A campanha de descontos da Jerónimo Martins em 1 de maio simboliza toda uma cultura da nossa elite empresarial. Ela tem três traços essenciais. Em primeiro lugar, nessa cultura chama-se "gestão estratégica" ou outras coisas do género aos estratagemas para conseguir lucro fácil. Há num anúncio da cadeia Pingo Doce uma fala assim: "Já parou para pensar por que é que existem descontos? O desconto só existe para se poder baixar um preço que estava caro. Se ele já estivesse barato não era preciso descontos, não é verdade?". Notável, não é? A gente segue o raciocínio do anúncio, para para pensar e chega a uma conclusão: de duas uma - ou o Pingo Doce vendeu os seus produtos abaixo do custo no dia 1 de maio, num comportamento ilegal grosseiro de violação das regras da concorrência ou pratica margens de lucro de 50% nos outros 364 dias do ano. Sejamos benignos, apesar de tudo: o que aconteceu no 1.º de Maio foi uma operação ilegal contra a concorrência e para pressionar os fornecedores.

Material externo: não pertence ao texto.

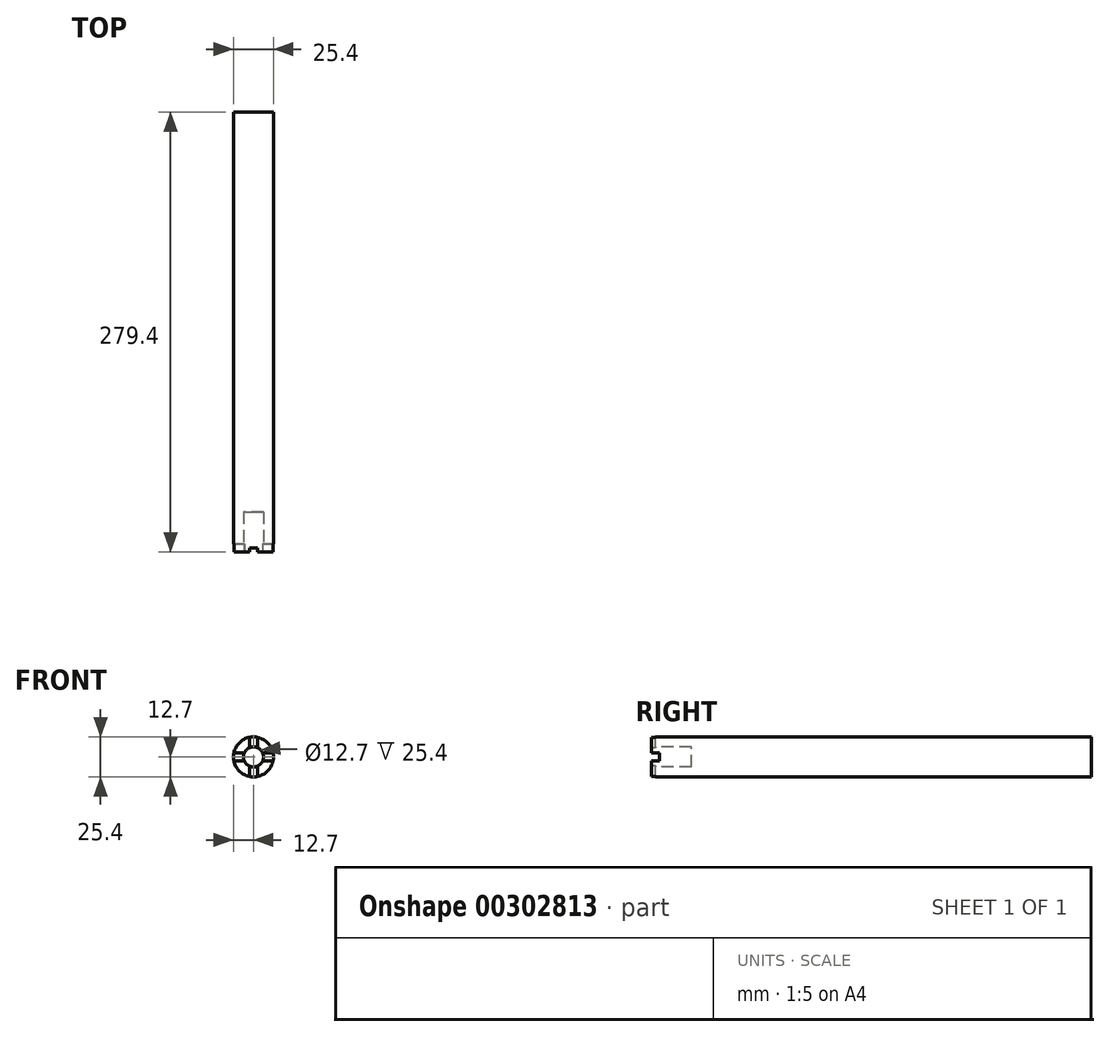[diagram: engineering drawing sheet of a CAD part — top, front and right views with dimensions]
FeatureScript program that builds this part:
annotation { "Feature Type Name" : "Feature", "Feature Type Description" : "" }
export const myFeature = defineFeature(function(context is Context, id is Id, definition is map)
    precondition{}
    {
        {
            var Q0;
            Q0=qCreatedBy(makeId("Front.planeOp"),FACE);
            var sketch = newSketch(context, id + "F0", { "sketchPlane" : qUnion([Q0])});
            skCircle(sketch, "E0", {"center": v(0, 0) * mm, "radius": 12.7 * mm});
            skSolve(sketch);
        }
        {
            var Q0;
            Q0 = qSketchRegion(id + "F0", true);
            extrude(context, id + "F1", {"entities" : qUnion([Q0]), "endBound" : BoundingType.SYMMETRIC, "depth" : 279.4 * mm});
        }
        {
            var Q0;
            Q0=makeQuery(id+"F1.opExtrude","CAP_FACE",FACE,{"disambiguationData":[OSD([sQuery(id+"F0.wireOp",EDGE,"E0")])],"isStart":false});
            var sketch = newSketch(context, id + "F2", { "sketchPlane" : qUnion([Q0])});
            skCircle(sketch, "E1", {"center": v(0, 0) * mm, "radius": 6.35 * mm});
            skSolve(sketch);
        }
        {
            var Q0;
            Q0 = qSketchRegion(id + "F2", true);
            extrude(context, id + "F3", {"entities" : qUnion([Q0]), "operationType" : NewBodyOperationType.REMOVE, "oppositeDirection" : true, "depth" : 25.4 * mm});
        }
        {
            var Q0;
            Q0=makeQuery(id+"F1.opExtrude","CAP_FACE",FACE,{"disambiguationData":[OSD([sQuery(id+"F0.wireOp",EDGE,"E0")])],"isStart":false});
            var sketch = newSketch(context, id + "F4", { "sketchPlane" : qUnion([Q0])});
            skLineSegment(sketch, "E2", {"start": v(-2.53, 12.45) * mm, "end": v(-2.53, -12.45) * mm});
            skLineSegment(sketch, "E3", {"start": v(2.55, -12.44) * mm, "end": v(2.55, 12.45) * mm});
            skLineSegment(sketch, "E4", {"start": v(2.55, -16.87) * mm, "end": v(-2.53, -16.87) * mm});
            skLineSegment(sketch, "E5", {"start": v(-2.53, -16.87) * mm, "end": v(-2.53, -12.45) * mm});
            skLineSegment(sketch, "E6", {"start": v(2.55, -12.44) * mm, "end": v(2.55, -16.87) * mm});
            skLineSegment(sketch, "E7", {"start": v(2.55, 12.45) * mm, "end": v(2.55, 18.03) * mm});
            skLineSegment(sketch, "E8", {"start": v(-2.53, 12.45) * mm, "end": v(-2.53, 18.03) * mm});
            skLineSegment(sketch, "E9", {"start": v(-2.53, 18.03) * mm, "end": v(2.55, 18.03) * mm});
            skSolve(sketch);
        }
        {
            var Q0;
            Q0 = qSketchRegion(id + "F4", true);
            extrude(context, id + "F5", {"entities" : qUnion([Q0]), "operationType" : NewBodyOperationType.REMOVE, "oppositeDirection" : true, "depth" : 2.54 * mm});
        }
        {
            var Q0;
            {var subQ0=sQuery(id+"F0.wireOp",EDGE,"E0");Q0=makeQuery(id+"F5.boolean.opBoolean","SPLIT",FACE,{"disambiguationData":[TD([makeQuery(id+"F5.opExtrude","SWEPT_FACE",FACE,{"disambiguationData":[OSD([sQuery(id+"F4.wireOp",EDGE,"E2"),sQuery(id+"F4.wireOp",EDGE,"E5"),sQuery(id+"F4.wireOp",EDGE,"E8")])]})])],"derivedFrom":makeQuery(id+"F1.opExtrude","CAP_FACE",FACE,{"disambiguationData":[OSD([subQ0])],"isStart":false})});}
            var sketch = newSketch(context, id + "F6", { "sketchPlane" : qUnion([Q0])});
            skLineSegment(sketch, "E10", {"start": v(0, 0) * mm, "end": v(25.37, 0) * mm});
            skLineSegment(sketch, "E11", {"start": v(25.37, 0) * mm, "end": v(25.37, 2.7) * mm});
            skLineSegment(sketch, "E12", {"start": v(25.37, 2.7) * mm, "end": v(-15.44, 2.7) * mm});
            skLineSegment(sketch, "E13", {"start": v(-15.44, 2.7) * mm, "end": v(-15.44, -2.38) * mm});
            skLineSegment(sketch, "E14", {"start": v(-15.44, -2.38) * mm, "end": v(25.37, -2.38) * mm});
            skLineSegment(sketch, "E15", {"start": v(25.37, -2.38) * mm, "end": v(25.37, 2.7) * mm});
            skSolve(sketch);
        }
        {
            var Q0;
            Q0 = qSketchRegion(id + "F6", true);
            extrude(context, id + "F7", {"entities" : qUnion([Q0]), "operationType" : NewBodyOperationType.REMOVE, "oppositeDirection" : true, "depth" : 5.08 * mm});
        }
    });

Perversamente benigno será o poder político se não sancionar exemplarmente esta ilegalidade.

Em segundo lugar, nessa cultura a compreensão do trabalhador como titular de direitos é tida como um desvio ideológico passadista e substituída pela apologia de uma "responsabilidade social" feita de distribuição de sobras que minora a raiva e o desespero mas mantém incólume tudo o que os produz. Em abril, Soares dos Santos revelou que 1500 dos funcionários da Jerónimo Martins têm os salários penhorados por dívidas e alguns até roubam nas lojas Pingo Doce para matar a fome. Isso fê-lo rever a política de salários do grupo e o abuso de recurso à precariedade? Não, num gesto magnânimo, prometeu ajuda em géneros. Eis a responsabilidade social em todo o seu esplendor.

Em terceiro lugar, essa cultura é avessa ao contrato celebrado entre iguais. Por isso, ela investe na erradicação da contratação coletiva e remete tudo para a relação individual entre trabalhador e entidade patronal, onde a desigualdade de poder se encarrega de tornar "naturais" e "aceitáveis" tratamentos de abuso e violações grosseiras da dignidade de quem trabalha.

Sim, a crise é uma oportunidade. A crise aliás não é outra coisa senão isso: a oportunidade aproveitada para desfazer o contrato social e transferir para os donos de Portugal um valor crescente do rendimento de quem trabalha.